Section 152(5) requires the practitioner to not only take all necessary steps to attempt to satisfy conditions on which the adopted plan is contingent but also to implement the plan as adopted. This may be understood to mean that should the practitioner fail to ensure that a creditor is paid according to the provisions of the adopted plan, the plan would not have been implemented as required by s 154 and in the light thereof, a creditor should be able to enforce the balance of its claim even where a notice of substantial implementation has been filed. This approach is further consistent with observations made by the Supreme Court of Appeal in New Port Finance Company (Pty) Ltd and Audler v Nedbank Limited; Mostert and Another v Nedbank Limited [2015] 2 All SA 1 (SCA) (albeit within the context of sureties) to the effect that plan adoption does not affect a sterilization of a creditor’s claim but merely suspends that creditor’s right to enforce on its claim.
In conclusion, I submit that an adopted plan is a necessary but not a sufficient condition for the application of the discharge provision in s 154. In the light of the wording of ch 6 provisions read together, it is further necessary for the adopted plan to be implemented in accordance with its terms and conditions in order for a permanent suspension of a creditor’s right to enforce on its pre-commencement claim, to take effect.

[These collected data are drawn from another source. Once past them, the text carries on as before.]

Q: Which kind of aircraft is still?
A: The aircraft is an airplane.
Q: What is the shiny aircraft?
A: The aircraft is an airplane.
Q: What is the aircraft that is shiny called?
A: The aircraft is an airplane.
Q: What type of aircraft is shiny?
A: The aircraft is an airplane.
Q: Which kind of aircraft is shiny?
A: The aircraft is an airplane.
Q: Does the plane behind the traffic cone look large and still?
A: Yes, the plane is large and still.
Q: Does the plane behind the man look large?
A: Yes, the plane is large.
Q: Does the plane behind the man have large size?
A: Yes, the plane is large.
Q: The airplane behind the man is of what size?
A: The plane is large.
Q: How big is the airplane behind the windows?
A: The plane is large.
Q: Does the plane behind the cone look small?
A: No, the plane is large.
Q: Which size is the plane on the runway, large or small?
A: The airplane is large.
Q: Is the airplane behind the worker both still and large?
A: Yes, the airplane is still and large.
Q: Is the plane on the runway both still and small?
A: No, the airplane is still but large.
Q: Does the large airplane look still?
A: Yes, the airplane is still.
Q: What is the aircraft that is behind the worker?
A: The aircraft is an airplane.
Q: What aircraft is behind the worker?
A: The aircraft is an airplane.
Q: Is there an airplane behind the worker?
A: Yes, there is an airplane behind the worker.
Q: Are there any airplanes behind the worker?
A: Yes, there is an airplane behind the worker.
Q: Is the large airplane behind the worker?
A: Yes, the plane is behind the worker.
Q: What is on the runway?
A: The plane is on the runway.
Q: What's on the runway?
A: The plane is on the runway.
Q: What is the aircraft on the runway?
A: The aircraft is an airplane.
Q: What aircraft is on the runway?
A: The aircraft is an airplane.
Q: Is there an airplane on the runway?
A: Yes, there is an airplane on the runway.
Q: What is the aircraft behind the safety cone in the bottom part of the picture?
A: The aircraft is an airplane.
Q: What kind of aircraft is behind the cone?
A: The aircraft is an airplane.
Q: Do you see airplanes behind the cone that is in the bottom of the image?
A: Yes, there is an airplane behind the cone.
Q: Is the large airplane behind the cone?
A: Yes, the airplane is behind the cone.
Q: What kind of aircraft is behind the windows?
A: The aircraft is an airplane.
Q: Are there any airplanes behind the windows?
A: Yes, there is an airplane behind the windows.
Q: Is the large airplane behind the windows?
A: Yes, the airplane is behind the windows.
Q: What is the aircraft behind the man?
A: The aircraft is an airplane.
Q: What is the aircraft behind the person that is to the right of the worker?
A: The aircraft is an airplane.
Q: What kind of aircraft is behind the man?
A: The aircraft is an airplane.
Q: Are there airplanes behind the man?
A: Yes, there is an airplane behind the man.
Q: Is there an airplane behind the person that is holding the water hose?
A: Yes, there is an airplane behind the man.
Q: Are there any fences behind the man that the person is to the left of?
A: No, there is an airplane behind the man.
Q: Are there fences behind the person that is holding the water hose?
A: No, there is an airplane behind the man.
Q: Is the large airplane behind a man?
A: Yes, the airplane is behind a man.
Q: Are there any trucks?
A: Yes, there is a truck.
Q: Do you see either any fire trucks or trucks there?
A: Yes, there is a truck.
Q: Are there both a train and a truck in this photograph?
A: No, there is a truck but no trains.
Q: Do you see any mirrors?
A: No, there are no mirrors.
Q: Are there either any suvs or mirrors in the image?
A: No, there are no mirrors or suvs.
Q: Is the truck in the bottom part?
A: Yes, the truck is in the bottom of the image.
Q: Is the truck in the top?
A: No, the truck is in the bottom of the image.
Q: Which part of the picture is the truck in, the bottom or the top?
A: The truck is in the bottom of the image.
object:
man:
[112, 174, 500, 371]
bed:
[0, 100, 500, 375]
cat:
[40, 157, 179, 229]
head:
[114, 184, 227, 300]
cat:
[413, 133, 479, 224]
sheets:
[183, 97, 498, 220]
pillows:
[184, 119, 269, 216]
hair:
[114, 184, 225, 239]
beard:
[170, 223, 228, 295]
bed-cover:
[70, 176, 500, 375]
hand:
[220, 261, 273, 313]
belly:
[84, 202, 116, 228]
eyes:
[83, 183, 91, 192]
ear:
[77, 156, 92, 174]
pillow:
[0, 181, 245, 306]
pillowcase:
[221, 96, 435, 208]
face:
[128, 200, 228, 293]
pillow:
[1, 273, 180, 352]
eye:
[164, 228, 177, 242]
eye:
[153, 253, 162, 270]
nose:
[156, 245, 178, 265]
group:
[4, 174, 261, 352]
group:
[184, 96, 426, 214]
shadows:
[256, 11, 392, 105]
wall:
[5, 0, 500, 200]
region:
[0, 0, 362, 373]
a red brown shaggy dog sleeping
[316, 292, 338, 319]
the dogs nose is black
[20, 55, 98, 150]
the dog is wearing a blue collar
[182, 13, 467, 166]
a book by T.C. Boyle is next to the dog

While the premature filing of substantial implementation may be perceived as a proverbial nail in the coffin for creditors (and their ability to enforce on unpaid or partially paid compromised amount), it may in fact present a unique opportunity for enforcement without the legal hurdles attendant on the existence of a moratorium, which by virtue of the filing, no longer has effect. In such instance, and for the sake of practicality, the ordinary principles of the law of contract may provide recourse.
Zolani Buba BSocSci LLB LLM (Tax) (UCT) is a business rescue specialist in Pretoria. Mr Buba writes in his personal capacity.